Walk over the land and see the foundations
Of the old houses, ghosts of phantom feannagans
Abandoned boat houses facing an empty sea
Abandoned hopes as life turns to drudgery
Abandoned mountains, islands bombed and poisoned,
Filled with eternal waste and plagues.
Young men cannon fodder, abandoned to junk and porn
Young women made objects, abandoned when worn.
O bird fly free at last
O tree send forth long dormant blossoms
O bell ring out and chase away the ghosts
O salmon return to your old streams
May Alba flourish!
By the preaching of the good Word
By the praising of the holy Name
By the lifting of old burdens of injustice
By the opening of dried-up springs
Through remembrance of old songs and new
Through the sentimental kail yard to new poetry
Through shortbread-tin religion to old prayers prayed anew
Through the lost imagined past to a human future
Through lingering twilight death to a living morning.
Fingal’s Cave
Dark columns echo the surging green sea,
Place of music, cave of lost heroes,
Burned out fires figured in black stone
Standing alone or hanging impossible over all.

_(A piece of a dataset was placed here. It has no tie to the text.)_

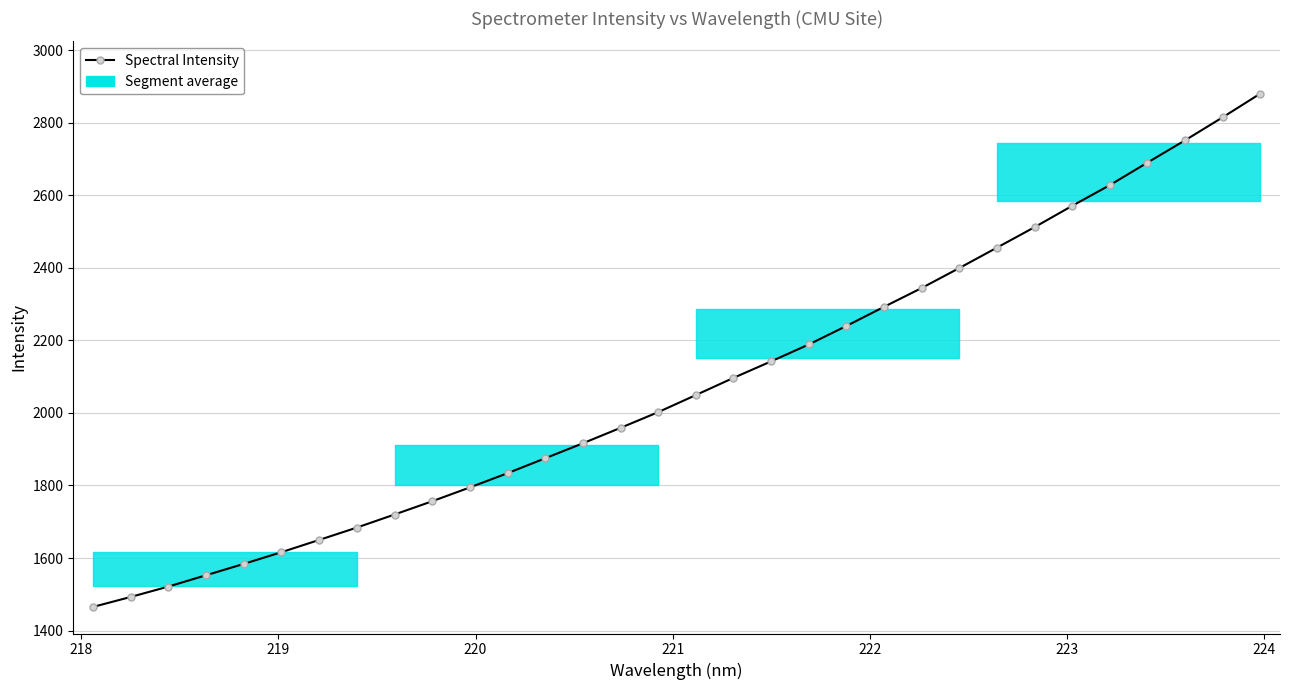

What is the greatest value displayed?

2879.9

I sing into the inaccessible mouth of darkness,
Songs of mountains, sea and cloud.
None answer out of the mist of time.
None awaken from the muttering echoes,
Except surging sea music and the call of birds.

Dream Poem, 3 AM
We humans have just learned to talk, just now
The fractured speech falls into place, just how
You might imagine it happening – just now
The tongue-tying cords relax and let words spill,
Fly up, fly out, soar away, glide down
Like wounded quail
Pecos! Chicago! Chicago! Chicago!
Neat and modest, arrayed in gray,
Clothed in feather flannel seed scratching
Suits even of a Sunday, scratching seeds
On Sunday.
We have been here before, three hundred
In the back yard, on the roof, in the old
Blue spruce lining the driveway
On their last legs. Building desperate
Nests in the arbor vitae along
The abandoned street.
We quail have just learned speech,
What should we say just now, just how,
Just like you might imagine it happening
Just now as the world spun around,
Flipped over again.
The Blind Pilgrim
Beside a glittering precipice
Dust diamonds sun refracting
White granite reflecting
Heat, aridity, the encrusted hazelraw
Wrist-deep in the blind man’s grasp.
He feels the sun on his face
Reflected off the rock, singing from the rock
Behind him, cool, and beckoning
Is the void. Illusion of waterfall from
A hidden mist of light
Way trodden by ten thousand thousand
White coated, engowned in sparkling
Robes. Jays and squirrels observe unseen
Oblivious of the parameters of
Cliff and tangled tree.
Blind, he works his way across the blind
Cliff face, force of gravity carrying him up
He knows the deathly scent of the pearly
White flowers at his feet, his heart
Transparent before God.
Vague murmurs of prayer, rehearsed
And unrehearsed, come to his lips
ar-Nathair for walking, God with me rising up,
Dia liom ag eirigh, the wind grows loud,
The sun intensifies
Trees thin and dwindle, water falls silent
Far off, far away, long fallen echoes
Of trudging footsteps. The strong pass by,
Some sad and disgruntled descend
Confused by the smooth rock
Erased by time, ground out in mercies
Of glacial age, recorded in unknowable
Striations laid down by the last pebble
Under the glacier, gouging forever its
Inscrutable tracing.
He does not see the way, only feeling
Underfoot star-shaped scars of blasting
Left by horse-bound soldiers waging modern
War upon an ancient mountain way,
Sky map of stone scars now polished by black
Powder, leather sole, rubber tennis shoe tread.
Thirsty he shuffles along, bewildered bobcats
Avoid him, ravens cruise the modern road
Below for squirrel tragedies, sun grows stronger,
Wind grows louder, the way winds up,
Entering the groves of singing perfumed trees.